Records for the task ::
****

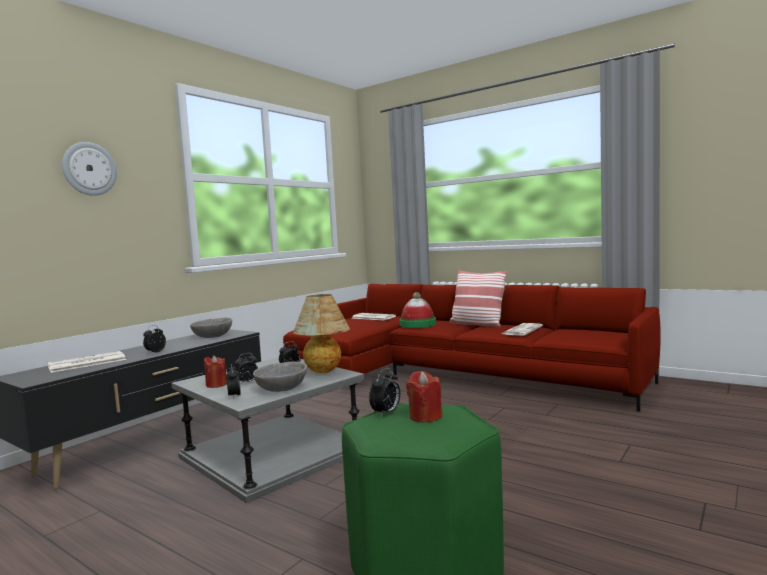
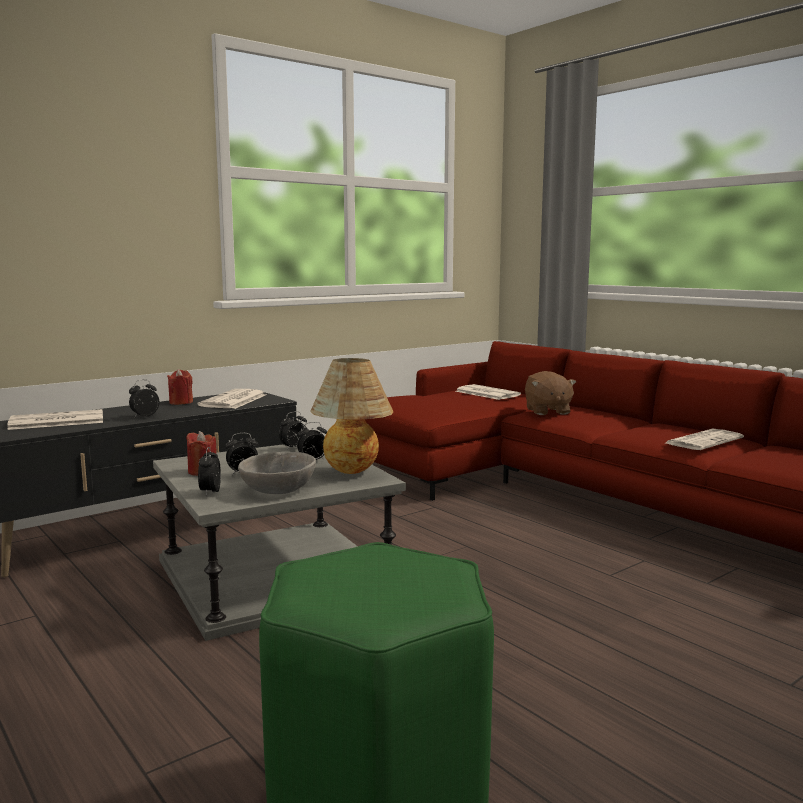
camera: 15 degrees right, 5 degrees up
wall clock [62,142,117,196] -> none
grey bowl [190,318,232,338] -> newspaper [197,389,266,409]
alarm clock [369,368,400,416] -> alarm clock moved to [279,411,307,450]
hat [400,292,436,328] -> brown plush toy [525,371,576,415]
red candle [406,371,443,423] -> red candle moved to [167,369,193,405]
pillow [449,270,508,327] -> none

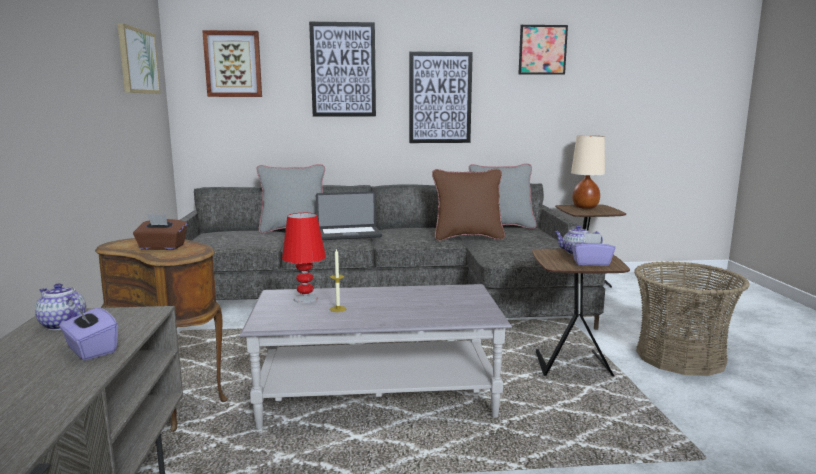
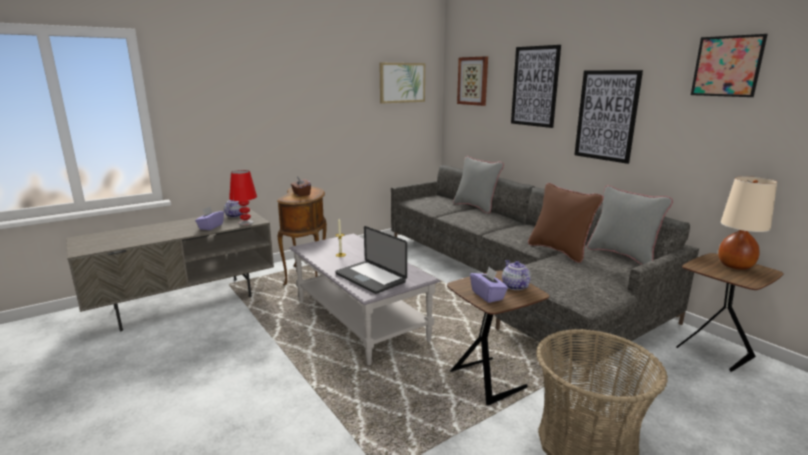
camera: 60 degrees right, 5 degrees up
red table lamp [282,213,326,303] -> red table lamp moved to [229,170,257,225]
laptop [316,191,382,240] -> laptop moved to [335,226,407,294]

****

Task prompt :: Once the pictures are set aside, retype the rest of the listing exactly.

Solution to the problem ::
camera: 15 degrees right, 5 degrees up
wall clock [62,142,117,196] -> none
grey bowl [190,318,232,338] -> newspaper [197,389,266,409]
alarm clock [369,368,400,416] -> alarm clock moved to [279,411,307,450]
hat [400,292,436,328] -> brown plush toy [525,371,576,415]
red candle [406,371,443,423] -> red candle moved to [167,369,193,405]
pillow [449,270,508,327] -> none

camera: 60 degrees right, 5 degrees up
red table lamp [282,213,326,303] -> red table lamp moved to [229,170,257,225]
laptop [316,191,382,240] -> laptop moved to [335,226,407,294]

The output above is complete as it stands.